Stored data entries:
○ ○ ○ ○

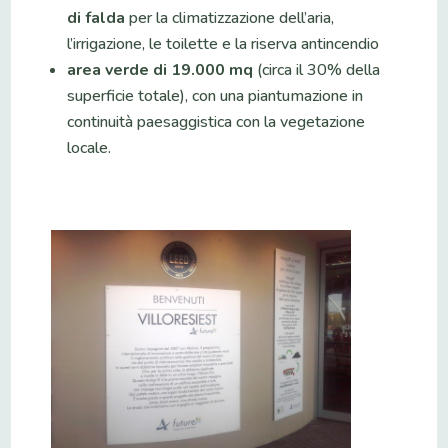
di falda
per la climatizzazione dell’aria,
l’irrigazione, le toilette e la riserva antincendio
area verde di 19.000 mq
(circa il 30% della
superficie totale), con una piantumazione in
continuità paesaggistica con la vegetazione
locale.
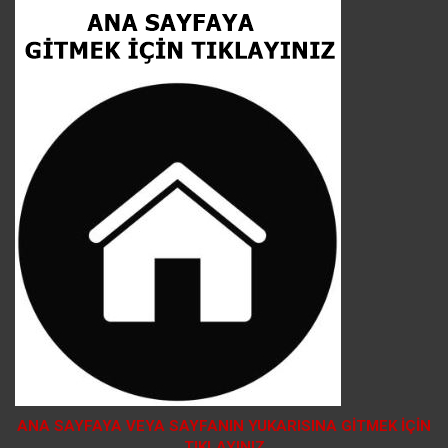
ANA SAYFAYA VEYA SAYFANIN YUKARISINA GİTMEK İÇİN
TIKLAYINIZ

○ ○ ○ ○

● Your objective:
If a record contains a picture, drop the picture and repeat the rest exactly.

● Answer to this task:
di falda
per la climatizzazione dell’aria,
l’irrigazione, le toilette e la riserva antincendio
area verde di 19.000 mq
(circa il 30% della
superficie totale), con una piantumazione in
continuità paesaggistica con la vegetazione
locale.
ANA SAYFAYA VEYA SAYFANIN YUKARISINA GİTMEK İÇİN
TIKLAYINIZ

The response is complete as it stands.